Other Factors Affecting Sleep During Pregnancy

Hormones aren’t the only thing keeping you awake when you’re pregnant, of course. For many women, just the stress of not knowing what to expect with this new baby can affect their sleep. Physical causes of sleep disturbance start with the shape of your body — the baby in front causes a lot of stress on your back, and all those daytime aches don’t always go away when you go to bed. Pressure on your bladder means you’re likely to have to get up to urinate often during the night.

Acid reflux or heartburn also increases during pregnancy, largely because as the fetus grows, it starts to push upward against your diaphragm and stomach. About one-third of women experience restless leg syndrome during pregnancy, often feeling as if their legs are itching uncontrollably. The weight gain of pregnancy and the nasal congestion produced by pregnancy hormones can combine to produce sleep apnea. Once the baby starts moving, you’re likely to be awakened by an active baby on the inside while you’re trying to sleep.

Pregnancy and Sleep by Trimester

Pregnancy and sleep have an ever-changing relationship throughout the nine months of your pregnancy, shifting every trimester. You may find yourself sleeping longer at night during your first trimester and needing naps during the day. However, you’ll start to wake up during your nighttime sleep, and you’ll get less deep sleep. If your body is low on iron, you’re more likely to feel fatigued, day and night.

The second trimester is when many pregnant women feel at their best, filled with energy and typically past the nausea of the first trimester.
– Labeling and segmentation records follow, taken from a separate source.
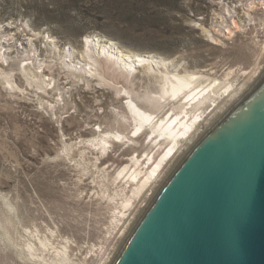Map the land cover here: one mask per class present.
Segmentation results:
<instances>
[{
	"label": "rangeland",
	"instance_id": "rangeland-1",
	"mask_svg": "<svg viewBox=\"0 0 264 264\" xmlns=\"http://www.w3.org/2000/svg\"><path fill=\"white\" fill-rule=\"evenodd\" d=\"M223 11L242 29L225 33ZM0 33L10 55L31 47L25 39L31 33L42 61L81 48L86 36L100 37L160 57L172 71L200 75L198 90L216 81L202 135L264 70V8L248 15L244 0H0ZM40 70L31 66L28 79L13 76L14 88L0 80V264H111L190 147L152 174L153 162L171 146L167 139L137 130L130 108L113 105L95 80L94 89L62 99ZM99 106L125 111L122 121L106 117L100 124L120 127L126 137L96 143L97 121L90 120L103 115ZM176 111L184 113L176 107L164 118Z\"/></svg>",
	"mask_w": 264,
	"mask_h": 264
},
{
	"label": "water",
	"instance_id": "water-1",
	"mask_svg": "<svg viewBox=\"0 0 264 264\" xmlns=\"http://www.w3.org/2000/svg\"><path fill=\"white\" fill-rule=\"evenodd\" d=\"M111 264H264V70L182 157Z\"/></svg>",
	"mask_w": 264,
	"mask_h": 264
},
{
	"label": "bare ground",
	"instance_id": "bare-ground-1",
	"mask_svg": "<svg viewBox=\"0 0 264 264\" xmlns=\"http://www.w3.org/2000/svg\"><path fill=\"white\" fill-rule=\"evenodd\" d=\"M256 8H264V0H244V10L248 15ZM223 13L225 17L219 14L221 17L217 15V18L224 17L225 33L230 35L242 29L240 22L230 12L225 13L223 11ZM215 31L220 32V29L216 27ZM27 35L25 39L28 41L27 43L31 44V47L23 52L19 51L15 55H10L11 47L9 49L1 45V40L5 37L3 38L0 35V80L6 84V87H13L15 83L12 77L17 74V76L22 74L28 79L31 66L41 68L39 77H43L44 82L47 80L45 84L53 82L54 90L59 91L62 99L63 96L71 97L76 95L75 92L79 95L82 91L93 87L92 82L95 80L96 83L102 86L101 91L112 97L113 105L121 101L125 108H130L138 127L137 130L147 127L156 133L155 136H161L171 144L161 158L157 162H153L156 164L152 174H155V172L160 173L184 145L191 148V143L193 141V143H196L201 138L202 134L199 133V130L201 126H204L205 115L210 106L208 102L217 92V85H214L217 84L215 80L214 84L208 83L207 88L203 86L198 90L201 80L199 79L200 75L194 73L186 75L176 70L172 71L167 66L168 63L160 57L152 54L132 53L120 48L118 45H114L113 41L102 43L103 38L100 37L91 38L86 36L81 48L79 46H73L70 49L65 48L62 53L57 51V60L52 59V56L49 55L47 60L42 61V59H39L38 51L33 44L34 34ZM46 40L49 42L54 41L49 37ZM229 86L233 87L232 84H228ZM228 90L230 94L231 91H235V88H229ZM232 95L239 94L232 93ZM243 95H239L236 101ZM184 97H187V99L182 101ZM101 100L102 97L96 98L94 102H100ZM99 102L97 104H100ZM102 103L106 104L105 101ZM186 104H189V107ZM176 107L184 109L183 115L176 111L170 117L164 118L170 109L174 110ZM99 108H103V115L95 114L96 117L93 116L94 118L92 117L90 120L91 123L97 121L92 126L98 128L91 129L99 132L100 138L98 141L96 140V143H108L111 136L116 139L126 137V134L119 130L120 127L113 131L112 128H105L100 124V121L106 117L111 119L114 117L119 121L121 118H127L125 111L116 110L114 106H109L108 111L102 106H99ZM214 108L215 106L211 109L214 110ZM198 110L199 113L192 119V112ZM221 117L222 114L216 119Z\"/></svg>",
	"mask_w": 264,
	"mask_h": 264
}]
</instances>
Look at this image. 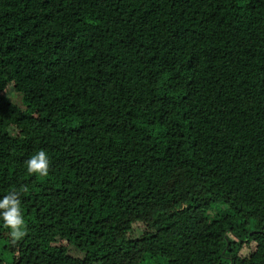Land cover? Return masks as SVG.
Listing matches in <instances>:
<instances>
[{"label":"trees","instance_id":"obj_1","mask_svg":"<svg viewBox=\"0 0 264 264\" xmlns=\"http://www.w3.org/2000/svg\"><path fill=\"white\" fill-rule=\"evenodd\" d=\"M10 192L0 264H264V0H0Z\"/></svg>","mask_w":264,"mask_h":264},{"label":"clouds","instance_id":"obj_2","mask_svg":"<svg viewBox=\"0 0 264 264\" xmlns=\"http://www.w3.org/2000/svg\"><path fill=\"white\" fill-rule=\"evenodd\" d=\"M29 173L47 176L49 174L50 160L47 152L43 149L25 162ZM0 220L12 230L13 236L19 238L24 235V217L21 209V202L16 192H10L0 197Z\"/></svg>","mask_w":264,"mask_h":264},{"label":"rangeland","instance_id":"obj_3","mask_svg":"<svg viewBox=\"0 0 264 264\" xmlns=\"http://www.w3.org/2000/svg\"><path fill=\"white\" fill-rule=\"evenodd\" d=\"M132 216H124L123 218H121L120 222L123 225H126V227L128 229L131 228L132 226V220L134 218H131ZM130 256H124V257H119L118 262H121V264H136L137 260H138V253L136 251V249H134L133 251H131V253L129 254ZM123 259V260H122Z\"/></svg>","mask_w":264,"mask_h":264}]
</instances>
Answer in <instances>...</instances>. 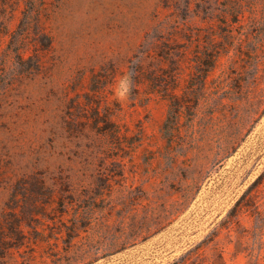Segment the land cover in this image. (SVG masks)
<instances>
[{
    "label": "rangeland",
    "instance_id": "rangeland-1",
    "mask_svg": "<svg viewBox=\"0 0 264 264\" xmlns=\"http://www.w3.org/2000/svg\"><path fill=\"white\" fill-rule=\"evenodd\" d=\"M50 1L42 68L0 83V264H264V0H242L241 56L209 77L222 103L173 146L134 55L176 20L205 48L202 9L226 0ZM108 121L142 140L113 144Z\"/></svg>",
    "mask_w": 264,
    "mask_h": 264
},
{
    "label": "trees",
    "instance_id": "trees-1",
    "mask_svg": "<svg viewBox=\"0 0 264 264\" xmlns=\"http://www.w3.org/2000/svg\"><path fill=\"white\" fill-rule=\"evenodd\" d=\"M50 2L0 0V83H9L8 79L15 77H29L30 73L42 68L45 62L43 53L54 46V35L48 24ZM202 12L210 23L205 28L201 27L207 42L205 48L192 50L190 34L185 31L183 23L176 20L174 25L163 22L160 36L149 41L145 47L142 46L134 55L136 63L133 67V78L139 83L147 84L150 92L159 93L168 101L169 110L162 131L172 146L178 142V137L187 136L181 131L182 118L186 113L198 115L210 112L214 115L218 105L222 103L218 91L225 84V79L219 76L209 82V77L224 57L235 63L241 56L238 53L242 52L239 47L233 52L235 23L248 16L249 21L254 20V11L247 15L242 0H226L222 7L209 5ZM220 23L224 25L221 26ZM187 68L196 72L189 73L191 82L185 86V97L180 100L175 81L186 78ZM195 73L197 76H194ZM110 122L109 141L113 144L121 147L133 146L142 140V137L135 138V135L123 130L116 122ZM188 142L183 139V144ZM248 191L240 197L237 206L246 199ZM247 202L248 200L243 206L249 204ZM253 204L258 208L256 201Z\"/></svg>",
    "mask_w": 264,
    "mask_h": 264
}]
</instances>
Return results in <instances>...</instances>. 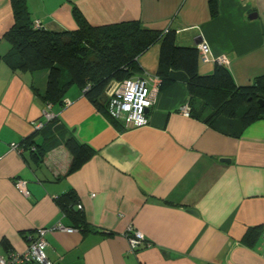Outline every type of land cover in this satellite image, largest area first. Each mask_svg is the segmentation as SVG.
I'll use <instances>...</instances> for the list:
<instances>
[{
  "label": "crops",
  "instance_id": "1",
  "mask_svg": "<svg viewBox=\"0 0 264 264\" xmlns=\"http://www.w3.org/2000/svg\"><path fill=\"white\" fill-rule=\"evenodd\" d=\"M26 3L32 20L49 30L77 29L76 7L92 26L134 22L162 33L173 29L178 46L206 44L200 74L224 64L238 86L264 75V0ZM13 23L10 0H0V257L8 250L1 240L22 251L46 228L45 254L53 264H264V119L238 137L224 134L190 114L186 83L177 79L159 89L147 125L125 128L73 84L63 105L51 108L60 129L42 135L33 125L45 108L47 70L6 62L5 33ZM159 46L158 40L138 55L131 77L156 75ZM31 136L38 150L49 145L39 158L23 145ZM69 136L94 151L72 172L63 143ZM19 179L28 196L16 190ZM69 194L81 205L86 229L53 230L58 222L74 226L56 202ZM129 228L149 244L131 251Z\"/></svg>",
  "mask_w": 264,
  "mask_h": 264
},
{
  "label": "trees",
  "instance_id": "2",
  "mask_svg": "<svg viewBox=\"0 0 264 264\" xmlns=\"http://www.w3.org/2000/svg\"><path fill=\"white\" fill-rule=\"evenodd\" d=\"M10 3L14 23L5 33L11 48L4 58L14 69L47 70L42 97L51 107L58 103L63 105L64 92L74 84L100 113L113 119L108 111L106 87L111 82L133 76L139 67L138 55L159 40L156 75L161 79L160 88L173 80H183L190 97V114L234 137L250 123L264 119V106L257 103L258 99L264 100V75L256 77L249 85L238 86L224 64H216L211 74H200L199 50L176 45L173 29L162 33L134 22L92 26L74 7L78 28L54 31L44 28L40 21L38 26L35 25L26 0H10ZM197 103L201 104L200 108ZM57 119L55 116L35 131L47 136L59 130ZM32 137L25 139L23 145L39 158L49 145L43 144L38 150L31 142ZM63 143L72 158L69 172L78 169L94 153L74 136L65 138ZM56 202L72 220L74 226L71 227L86 229L82 210L76 208L73 194L63 195ZM1 244L7 252L12 251L5 239Z\"/></svg>",
  "mask_w": 264,
  "mask_h": 264
},
{
  "label": "built area",
  "instance_id": "3",
  "mask_svg": "<svg viewBox=\"0 0 264 264\" xmlns=\"http://www.w3.org/2000/svg\"><path fill=\"white\" fill-rule=\"evenodd\" d=\"M36 26L39 22L36 21ZM198 50L202 59L206 60L208 46L204 43L198 44ZM161 79L157 75L144 74L126 78L121 82H111L105 89L108 96V111L114 120L121 121L125 128H139L148 124L147 111L155 103L156 96L160 89ZM66 104H69L66 102ZM50 104H45L42 112V119L34 123V130L41 129L45 122L53 119L55 114L52 112ZM190 111L189 104L182 107V112L188 115ZM16 190L24 195H29L26 182L17 180L15 182ZM77 207L81 209V205ZM53 230L73 232L76 228L65 226L58 222L52 226ZM46 228L36 230L34 236H30L27 247L22 251H9L5 256L0 257V264H53L46 254L45 239ZM264 243V229L262 233ZM129 248L131 251L137 250L140 246L149 244L141 231L129 228L126 232Z\"/></svg>",
  "mask_w": 264,
  "mask_h": 264
},
{
  "label": "water",
  "instance_id": "4",
  "mask_svg": "<svg viewBox=\"0 0 264 264\" xmlns=\"http://www.w3.org/2000/svg\"><path fill=\"white\" fill-rule=\"evenodd\" d=\"M257 103H258L259 105H261V106H264V100H263V99H258V100H257ZM222 161H229V160L226 159V158H223ZM192 211H193V210H192ZM193 213H195V212L193 211Z\"/></svg>",
  "mask_w": 264,
  "mask_h": 264
}]
</instances>
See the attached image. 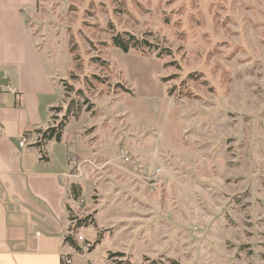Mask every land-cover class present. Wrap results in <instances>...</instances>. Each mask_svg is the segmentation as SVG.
Listing matches in <instances>:
<instances>
[{"label":"rangeland","instance_id":"1","mask_svg":"<svg viewBox=\"0 0 264 264\" xmlns=\"http://www.w3.org/2000/svg\"><path fill=\"white\" fill-rule=\"evenodd\" d=\"M23 1L62 88L31 140L65 123L86 150L72 264H264V0Z\"/></svg>","mask_w":264,"mask_h":264},{"label":"crops","instance_id":"2","mask_svg":"<svg viewBox=\"0 0 264 264\" xmlns=\"http://www.w3.org/2000/svg\"><path fill=\"white\" fill-rule=\"evenodd\" d=\"M24 10L23 0H0V264H62L63 254L71 253L64 237L71 185L77 183L67 157L72 148L86 150L71 137L53 139L44 147L46 161L32 146L31 133L47 127L51 108L60 102L55 88L61 85L58 74L47 70ZM25 37L40 68L37 80L25 81V70L32 67L25 64ZM54 142L67 143L63 159L52 151Z\"/></svg>","mask_w":264,"mask_h":264},{"label":"trees","instance_id":"3","mask_svg":"<svg viewBox=\"0 0 264 264\" xmlns=\"http://www.w3.org/2000/svg\"><path fill=\"white\" fill-rule=\"evenodd\" d=\"M125 33L126 35H128V38H126L125 36H122L121 34L114 35L113 37L114 45L124 52H128L131 49V47L147 46L151 48L153 45L146 39H139L134 34H130L129 32H125ZM65 125H66L65 123H62L58 128L49 127L44 131L39 130L42 136L38 139V141L32 144V146L39 149L41 160H46V161L48 160L47 153L44 150V147L48 141L55 139L57 142H61L62 135H63V129ZM79 193H80V187H78L76 184H72L71 185V195L73 196V199L77 200L79 198ZM68 207L69 206H67V210L70 211V208ZM69 219L74 221L75 217L69 216ZM83 220H87V218H84ZM64 243L68 244L69 246L75 249L77 247V243L72 234H68L64 237Z\"/></svg>","mask_w":264,"mask_h":264},{"label":"built area","instance_id":"4","mask_svg":"<svg viewBox=\"0 0 264 264\" xmlns=\"http://www.w3.org/2000/svg\"><path fill=\"white\" fill-rule=\"evenodd\" d=\"M25 142H26V139H25V138H22V140H21V142H20V145H21V146H24V145H25ZM124 158L126 159V161H129V157H128V156H126V157H124ZM67 161H68V165H69L72 169H74V167H77V166H78V164H77V162H78V156H77V154H75V153L71 154V155L67 158ZM157 173H158V174L161 173L160 169L157 170ZM83 239H84V237H83L82 235H80V236H79V240H83ZM71 256H72L71 253H65V254H63V262H62V264H72L73 261H72Z\"/></svg>","mask_w":264,"mask_h":264}]
</instances>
You’re likely to fall asleep faster and sleep better. However, as you start to experience Braxton-Hicks contractions, an increased need to urinate at night, and the baby kicking, that restful sleep is likely to be interrupted.

The third trimester brings the greatest amount of sleep disturbance. This is when you’re most likely to experience restless leg syndrome, heartburn, back pain, and shortness of breath. You may also find it difficult to find a comfortable position for sleeping.

Tips for Getting a Good Night’s Sleep While You’re Pregnant

While your body isn’t always going to cooperate with your attempts to get a good night’s sleep while pregnant, you can take steps to encourage sleep.

  • Add pillows to your bed. Even if you’re a natural side sleeper, the weight of your pregnancy is going to skew your back by the third trimester. Invest in a full-body pregnancy pillow, tuck a wedge-shaped pillow under your belly, or place a pillow between your knees to straighten out your back and minimize lower back pain.
  • Keep to a regular bedtime — and naptime. Go to bed at the same time each night to get your mind and body accustomed to sleeping. If you’re lucky enough to have time for daytime naps, schedule them regularly as well, and don’t nap late in the day, as it may interfere with falling asleep at night.
  • Turn off your screens. The blue light that comes from mobile devices, TVs, and laptops is proven to disturb sleep. Keep tech away from your bedroom, so you don’t succumb to temptation, and step away from all screens at least an hour before bed.
  • Wind down your intake of liquids before bed. Yes, you want to drink plenty of water when you’re pregnant, but wind it down a few hours before bedtime. If you’re lucky, that’ll mean one less time that you have to get up during the night — and a little more sleep.
  • Wear a sleep bra. Your belly isn’t the only part of your body swelling up during pregnancy. Many women find that wearing a soft sleep bra at night minimizes breast tenderness and adds an extra layer of comfort.
  • Cool your room down. Your body is generating heat for two while you’re pregnant, and you’re not likely to need heavy blankets. Negotiate with your sleeping partner, if necessary, to lighten up on the bed coverings, and keep the temperature of your bedroom cool.

Because you’re pregnant, stay away from any supplements or herbs touted to induce sleep. If sleep becomes a real problem during pregnancy, talk to your obstetrician to get the safe help you need.